■ What you have to do
Extract every text line from all of the records below, copying each one character for character, and leave out the picture lines.

■ Supplied data
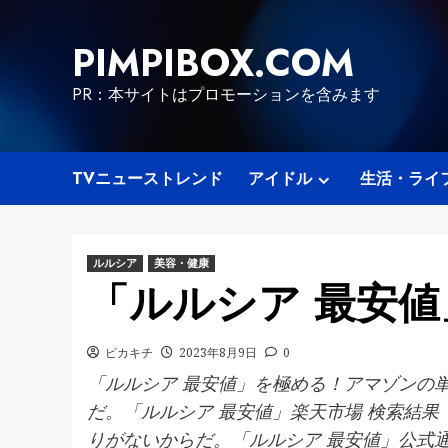
Skip
to
PIMPIBOX.COM
content
PR：本サイトはプロモーションを含みます
TVニューストレンド
アイドル
生活・ライ
ルルシア
美容・健康
「ルルシア 最安
ピカキチ
2023年8月9日
0
「ルルシア 最安値」を極める！アマゾンの
だ。「ルルシア 最安値」楽天市場 検索結
りがないからだ。「ルルシア 最安値」公式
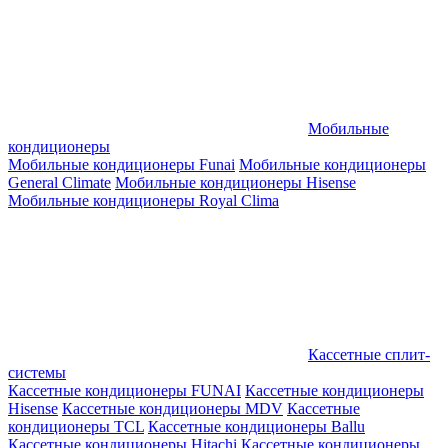
Мобильные
кондиционеры
Мобильные кондиционеры Funai
Мобильные кондиционеры
General Climate
Мобильные кондиционеры Hisense
Мобильные кондиционеры Royal Clima
Кассетные сплит-
системы
Кассетные кондиционеры FUNAI
Кассетные кондиционеры
Hisense
Кассетные кондиционеры MDV
Кассетные
кондиционеры TCL
Кассетные кондиционеры Ballu
Кассетные кондиционеры Hitachi
Кассетные кондиционеры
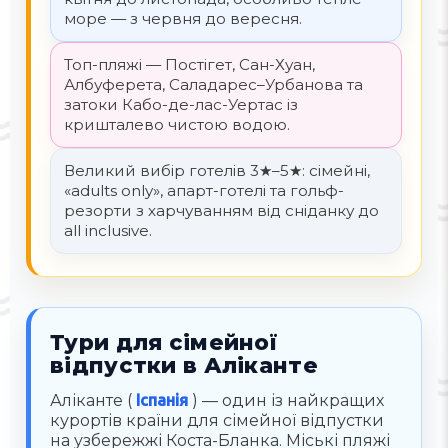
море — з червня до вересня.
Топ-пляжі — Постігет, Сан-Хуан,
Албуферета, Саладарес–Урбанова та
затоки Кабо-де-лас-Уертас із
кришталево чистою водою.
Великий вибір готелів 3★–5★: сімейні,
«adults only», апарт-готелі та гольф-
резорти з харчуванням від сніданку до
all inclusive.
Тури для сімейної
відпустки в Аліканте
Аліканте (
Іспанія
) — один із найкращих
курортів країни для сімейної відпустки
на узбережжі Коста-Бланка. Міські пляжі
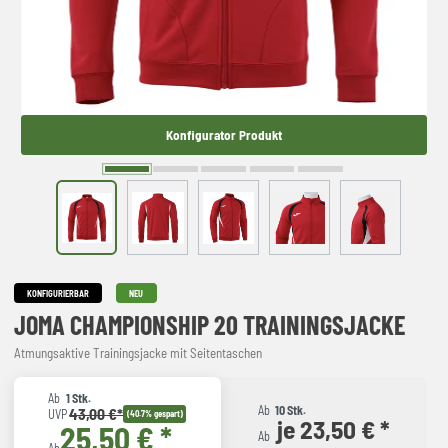
Konfigurator Produkt
KONFIGURIERBAR
NEU
JOMA CHAMPIONSHIP 20 TRAININGSJACKE
Atmungsaktive Trainingsjacke mit Seitentaschen
Ab
1 Stk.
Ab
10 Stk.
43,00 €*
UVP
(40.7% gespart)
je 23,50 € *
25,50 € *
Ab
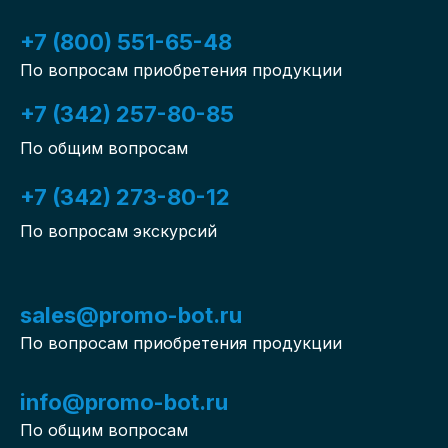
+7 (800) 551-65-48
По вопросам приобретения продукции
+7 (342) 257-80-85
По общим вопросам
+7 (342) 273-80-12
По вопросам экскурсий
sales@promo-bot.ru
По вопросам приобретения продукции
info@promo-bot.ru
По общим вопросам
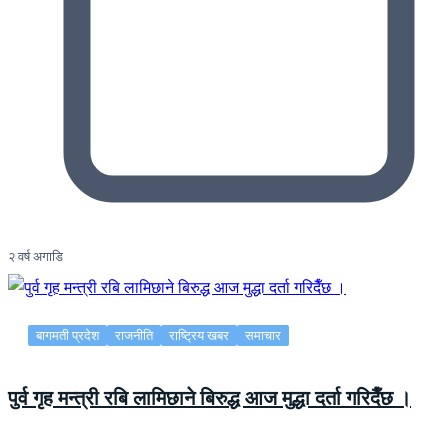
२ वर्ष अगाडि
बागमती प्रदेश
राजनीति
राष्ट्रिय खबर
समाचार
पुर्व गृह मन्त्री रबि लामिछाने बिरुद्ध आज मुद्धा दर्ता गरिदैँछ ।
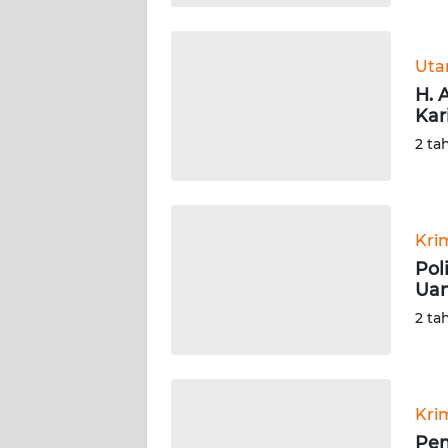
SULTENG
WN
Ut
SULBAR
H. 
Kar
WN
2 ta
BABEL
WN
SUMBAR
Kri
Pol
WN
Uan
SUMSEL
2 ta
WN
BENGKULU
Kri
WN
Pem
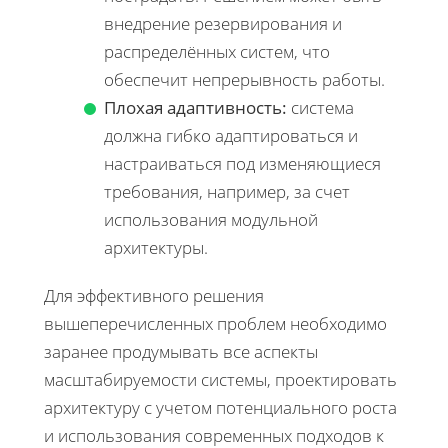
внедрение резервирования и
распределённых систем, что
обеспечит непрерывность работы.
Плохая адаптивность:
система
должна гибко адаптироваться и
настраиваться под изменяющиеся
требования, например, за счет
использования модульной
архитектуры.
Для эффективного решения
вышеперечисленных проблем необходимо
заранее продумывать все аспекты
масштабируемости системы, проектировать
архитектуру с учетом потенциального роста
и использования современных подходов к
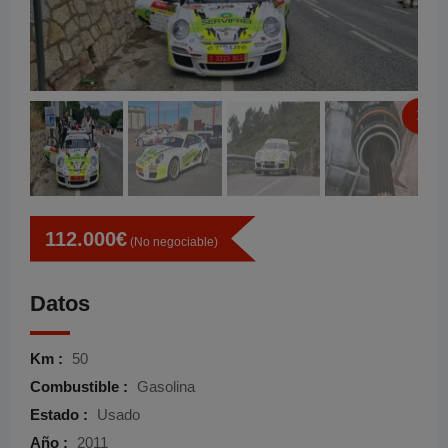
112.000
€
(No negociable)
Datos
Km :
50
Combustible :
Gasolina
Estado :
Usado
Año :
2011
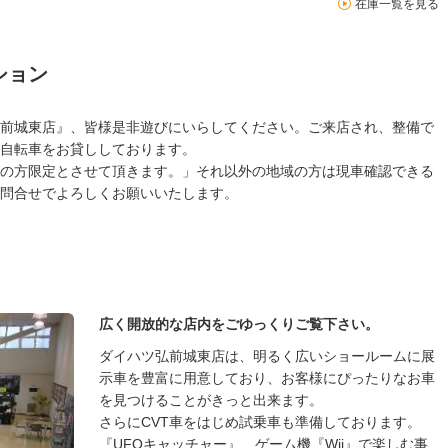
在庫一覧を見る
ション
前城東店』、皆様是非遊びにいらしてください。ご来店され、整備で
自転車をお貸ししております。
の方限定とさせて頂きます。」それ以外の地域の方は現車確認できる
問合せでよろしくお願いいたします。
広く開放的な店内をごゆっくりご覧下さい。
ダイハツ弘前城東店は、明るく広いショールームに展
示車を豊富に用意しており、お客様にぴったりなお車
を見つけることがきっと出来ます。
さらにCVT車をはじめ試乗車も準備しております。
『UFOキャッチャー』、ゲーム機『Wii』で楽しむ事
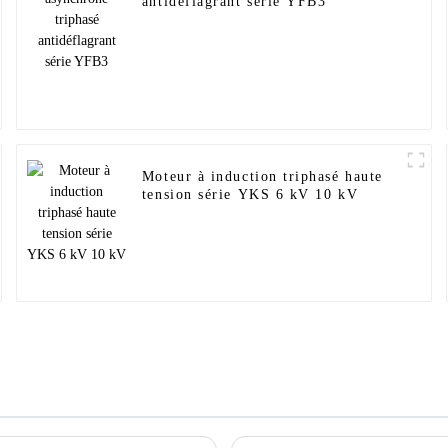
antidéflagrant série YFB3
Moteur à induction triphasé haute
tension série YKS 6 kV 10 kV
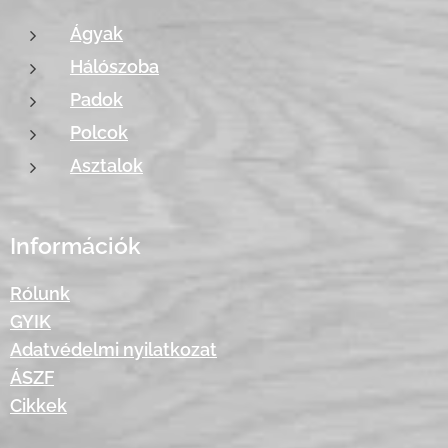
Ágyak
Hálószoba
Padok
Polcok
Asztalok
Információk
Rólunk
GYIK
Adatvédelmi nyilatkozat
ÁSZF
Cikkek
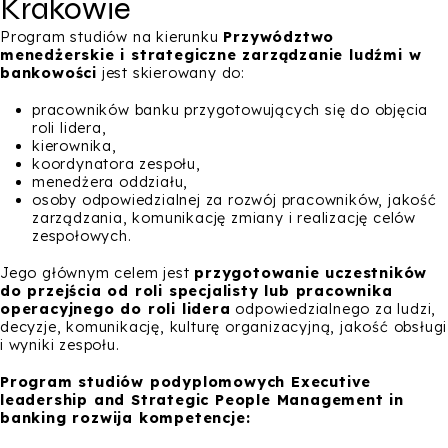
Krakowie
Program studiów na kierunku
Przywództwo
menedżerskie i strategiczne zarządzanie ludźmi w
bankowości
jest skierowany do:
pracowników banku przygotowujących się do objęcia
roli lidera,
kierownika,
koordynatora zespołu,
menedżera oddziału,
osoby odpowiedzialnej za rozwój pracowników, jakość
zarządzania, komunikację zmiany i realizację celów
zespołowych.
Jego głównym celem jest
przygotowanie uczestników
do przejścia od roli specjalisty lub pracownika
operacyjnego do roli lidera
odpowiedzialnego za ludzi,
decyzje, komunikację, kulturę organizacyjną, jakość obsługi
i wyniki zespołu.
Program studiów podyplomowych Executive
leadership and Strategic People Management in
banking rozwija kompetencje:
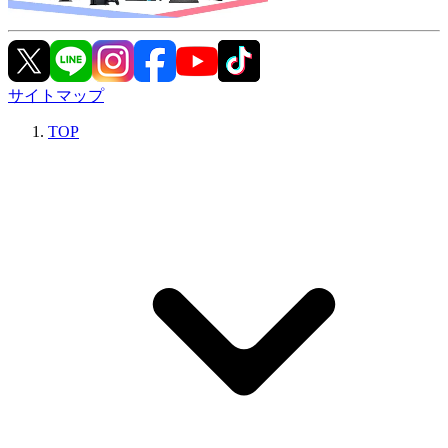
サイトマップ
TOP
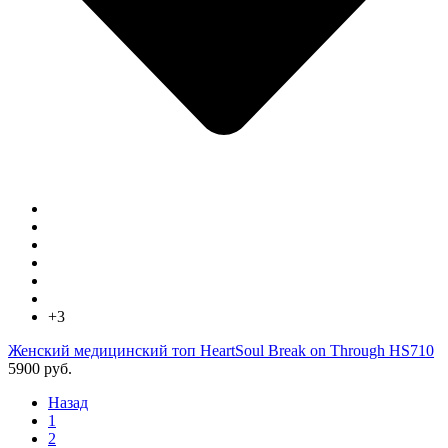
+3
Женский медицинский топ HeartSoul Break on Through HS710
5900 руб.
Назад
1
2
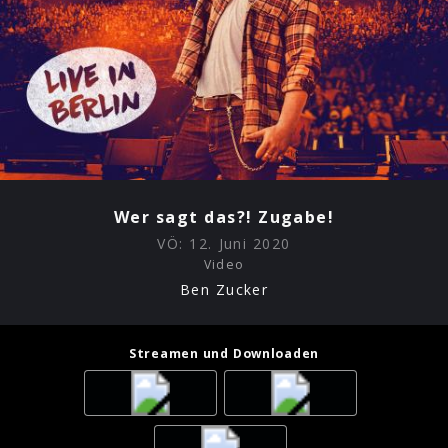
Wer sagt das?! Zugabe!
VÖ:
12. Juni 2020
Video
Ben Zucker
Streamen und Downloaden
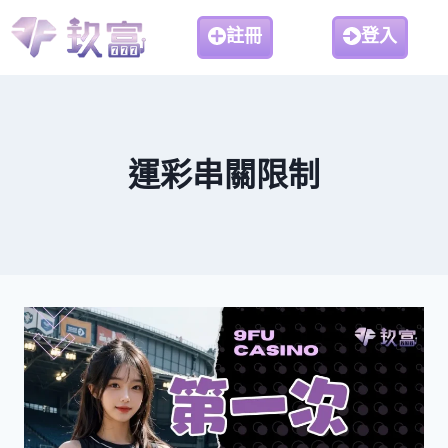
註冊
登入
運彩串關限制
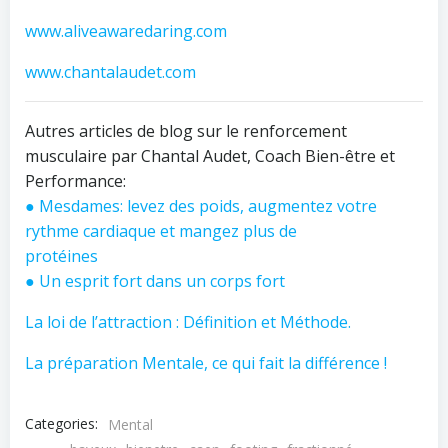
www.aliveawaredaring.com
www.chantalaudet.com
Autres articles de blog sur le renforcement
musculaire par Chantal Audet, Coach Bien-être et
Performance:
● Mesdames: levez des poids, augmentez votre
rythme cardiaque et mangez plus de
protéines
● Un esprit fort dans un corps fort
La loi de l’attraction : Définition et Méthode.
La préparation Mentale, ce qui fait la différence !
Categories:
Mental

■ Task output
Skip
to
PIMPIBOX.COM
content
PR：本サイトはプロモーションを含みます
TVニューストレンド
アイドル
生活・ライ
ルルシア
美容・健康
「ルルシア 最安
ピカキチ
2023年8月9日
0
「ルルシア 最安値」を極める！アマゾンの
だ。「ルルシア 最安値」楽天市場 検索結
りがないからだ。「ルルシア 最安値」公式
Мобильные
кондиционеры
Мобильные кондиционеры Funai
Мобильные кондиционеры
General Climate
Мобильные кондиционеры Hisense
Мобильные кондиционеры Royal Clima
Кассетные сплит-
системы
Кассетные кондиционеры FUNAI
Кассетные кондиционеры
Hisense
Кассетные кондиционеры MDV
Кассетные
кондиционеры TCL
Кассетные кондиционеры Ballu
Кассетные кондиционеры Hitachi
Кассетные кондиционеры
море — з червня до вересня.
Топ-пляжі — Постігет, Сан-Хуан,
Албуферета, Саладарес–Урбанова та
затоки Кабо-де-лас-Уертас із
кришталево чистою водою.
Великий вибір готелів 3★–5★: сімейні,
«adults only», апарт-готелі та гольф-
резорти з харчуванням від сніданку до
all inclusive.
Тури для сімейної
відпустки в Аліканте
Аліканте (
Іспанія
) — один із найкращих
курортів країни для сімейної відпустки
на узбережжі Коста-Бланка. Міські пляжі
Konfigurator Produkt
KONFIGURIERBAR
NEU
JOMA CHAMPIONSHIP 20 TRAININGSJACKE
Atmungsaktive Trainingsjacke mit Seitentaschen
Ab
1 Stk.
Ab
10 Stk.
43,00 €*
UVP
(40.7% gespart)
je 23,50 € *
25,50 € *
Ab
+7 (800) 551-65-48
По вопросам приобретения продукции
+7 (342) 257-80-85
По общим вопросам
+7 (342) 273-80-12
По вопросам экскурсий
sales@promo-bot.ru
По вопросам приобретения продукции
info@promo-bot.ru
По общим вопросам
२ वर्ष अगाडि
बागमती प्रदेश
राजनीति
राष्ट्रिय खबर
समाचार
पुर्व गृह मन्त्री रबि लामिछाने बिरुद्ध आज मुद्धा दर्ता गरिदैँछ ।
SULTENG
WN
Ut
SULBAR
H. 
Kar
WN
2 ta
BABEL
WN
SUMBAR
Kri
Pol
WN
Uan
SUMSEL
2 ta
WN
BENGKULU
Kri
WN
Pem
внедрение резервирования и
распределённых систем, что
обеспечит непрерывность работы.
Плохая адаптивность:
система
должна гибко адаптироваться и
настраиваться под изменяющиеся
требования, например, за счет
использования модульной
архитектуры.
Для эффективного решения
вышеперечисленных проблем необходимо
заранее продумывать все аспекты
масштабируемости системы, проектировать
архитектуру с учетом потенциального роста
и использования современных подходов к
112.000
€
(No negociable)
Datos
Km :
50
Combustible :
Gasolina
Estado :
Usado
Año :
2011
在庫一覧を見る
ション
前城東店』、皆様是非遊びにいらしてください。ご来店され、整備で
自転車をお貸ししております。
の方限定とさせて頂きます。」それ以外の地域の方は現車確認できる
問合せでよろしくお願いいたします。
広く開放的な店内をごゆっくりご覧下さい。
ダイハツ弘前城東店は、明るく広いショールームに展
示車を豊富に用意しており、お客様にぴったりなお車
を見つけることがきっと出来ます。
さらにCVT車をはじめ試乗車も準備しております。
『UFOキャッチャー』、ゲーム機『Wii』で楽しむ事
antidéflagrant série YFB3
Moteur à induction triphasé haute
tension série YKS 6 kV 10 kV
Ágyak
Hálószoba
Padok
Polcok
Asztalok
Információk
Rólunk
GYIK
Adatvédelmi nyilatkozat
ÁSZF
Cikkek
Krakowie
Program studiów na kierunku
Przywództwo
menedżerskie i strategiczne zarządzanie ludźmi w
bankowości
jest skierowany do:
pracowników banku przygotowujących się do objęcia
roli lidera,
kierownika,
koordynatora zespołu,
menedżera oddziału,
osoby odpowiedzialnej za rozwój pracowników, jakość
zarządzania, komunikację zmiany i realizację celów
zespołowych.
Jego głównym celem jest
przygotowanie uczestników
do przejścia od roli specjalisty lub pracownika
operacyjnego do roli lidera
odpowiedzialnego za ludzi,
decyzje, komunikację, kulturę organizacyjną, jakość obsługi
i wyniki zespołu.
Program studiów podyplomowych Executive
leadership and Strategic People Management in
banking rozwija kompetencje:
サイトマップ
TOP
+3
Женский медицинский топ HeartSoul Break on Through HS710
5900 руб.
Назад
1
2
Wer sagt das?! Zugabe!
VÖ:
12. Juni 2020
Video
Ben Zucker
Streamen und Downloaden
註冊
登入
運彩串關限制
www.aliveawaredaring.com
www.chantalaudet.com
Autres articles de blog sur le renforcement
musculaire par Chantal Audet, Coach Bien-être et
Performance:
● Mesdames: levez des poids, augmentez votre
rythme cardiaque et mangez plus de
protéines
● Un esprit fort dans un corps fort
La loi de l’attraction : Définition et Méthode.
La préparation Mentale, ce qui fait la différence !
Categories:
Mental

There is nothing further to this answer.